Fun Fact sulla carota
Una questione di colore Il mercato ci ha riproposto, negli ultimi anni, anche carote dai colori diversi dall’arancione. Viola, nera, bianca, gialla. La differenza è dovuta alla varietà che ha però un’impatto non solo sul colore, ma anche sulle caratterische nutrizionali, sul gusto e negli usi possibili in cucina.
Non è pastinaca! In molte zone d’Italia la carote viene chiamata volgarmente anche pastinaca, ma non sono la stessa cosa. Si somigliano nella forma, ma le famiglie botaniche sono differenti.
Carote di Puglia Altre carote piuttosto rinomate in Italia si trovano in Puglia. La carota di Polignano è un Presidio Slow Food. Si coltiva in campi sabbiosi e c’è uno scambio di salinità con la radice che rende il sapore di queste carote – raccolte tra maggio e novembre – che le rendono molto saporite. ricordateve la prossima volta che passate da lì, prima di mangiare il panino con il polpo. Altra carota è quella di Tiggiano, di colore viola-giallo, tipica della cittadina omonima del basso Salento.
Il beta carotene e altre storie di salute Ci hanno cresciuti bombardandoci di informazioni sugli effetti benefici della carota. Tutto vero. Il beta carotene, il supporto alla vista, l’abbronzatura. Non serve conoscere a memoria tutti gli effetti benefici delle verdure e le vitamine, basta ricordarsi di mangiarle sempre, a ogni pasto.
In cucina È uno degli ortaggi più versatili che la cucina conosce. Cruda, cotta, al forno, lessata, arrosto. La cucina tradizionale di mezzo mondo ha almeno una ricetta tipica con la carota, dolce o salata. In Medio Oriente si fanno arrosto con il cumino, in Grecia si grattugiano e rendono dolci, da accompagnare con il yogurt, greco pure quello. Poi, la carrot cake in America, mentre in Italia, nessun soffritto ha senso senza carota. Idem per la giardiniera? Non abbiamo piatti tipici a base di carota, ma è spesso presente nelle preparazioni di base.
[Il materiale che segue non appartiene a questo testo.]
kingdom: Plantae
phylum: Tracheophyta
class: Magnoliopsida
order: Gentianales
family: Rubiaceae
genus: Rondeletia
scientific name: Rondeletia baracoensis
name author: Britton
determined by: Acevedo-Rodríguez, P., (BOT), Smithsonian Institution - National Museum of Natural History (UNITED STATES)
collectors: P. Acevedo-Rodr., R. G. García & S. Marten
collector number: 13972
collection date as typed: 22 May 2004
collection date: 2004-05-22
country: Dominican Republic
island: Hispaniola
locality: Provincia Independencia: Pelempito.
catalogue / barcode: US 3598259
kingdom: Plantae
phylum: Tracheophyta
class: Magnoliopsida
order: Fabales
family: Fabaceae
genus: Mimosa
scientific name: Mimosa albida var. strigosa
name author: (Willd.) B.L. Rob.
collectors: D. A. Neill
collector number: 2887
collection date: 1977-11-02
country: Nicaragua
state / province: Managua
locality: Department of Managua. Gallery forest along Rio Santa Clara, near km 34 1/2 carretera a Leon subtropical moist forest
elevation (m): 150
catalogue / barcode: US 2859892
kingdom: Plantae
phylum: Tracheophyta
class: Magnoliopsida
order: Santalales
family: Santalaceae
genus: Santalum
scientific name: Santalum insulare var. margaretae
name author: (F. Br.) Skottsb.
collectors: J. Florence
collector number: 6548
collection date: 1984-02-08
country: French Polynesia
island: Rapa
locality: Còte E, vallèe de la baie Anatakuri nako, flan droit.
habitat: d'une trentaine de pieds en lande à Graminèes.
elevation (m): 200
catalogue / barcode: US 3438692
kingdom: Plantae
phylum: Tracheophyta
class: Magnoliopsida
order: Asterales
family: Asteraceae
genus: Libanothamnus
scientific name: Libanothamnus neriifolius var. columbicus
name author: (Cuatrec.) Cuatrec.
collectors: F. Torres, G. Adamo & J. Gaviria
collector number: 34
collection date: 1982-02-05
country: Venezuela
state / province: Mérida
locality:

E in cucina stellata Nel 2012, Daniel Humm, chef dell’Eleven Madison Park porta in menu un piatto che fa la storia: Tartare di carote. Il piatto veniva composto al tavolo tritando carote bollite con anche le foglie (provenienti da una zona di New York tipica per la coltivazione di questa radice) e trasformate in emulsione da accompagnare a pesce serra affumicato, olio di senape e tuorli di quaglia sottaceto.
Prima ancora, nella Francia del 1998, a L’Auberge de L’Éridan, lo chef Marc Veyrat propone a menu Ravioli di carota e sedano rapa, polvere di tartufo. Ravioli sì, ma niente pasta. Solo sottili involucri ottenuti dalle verdure citate, ripieni di purea di verdure e aromatiche. È stato uno dei primi passi importanti verso la cucina vegetale.
In molte cucine stellate la carota è stato spesso un modo per gli chef di esaltare ingredienti semplici ponendoli al centro del piatto.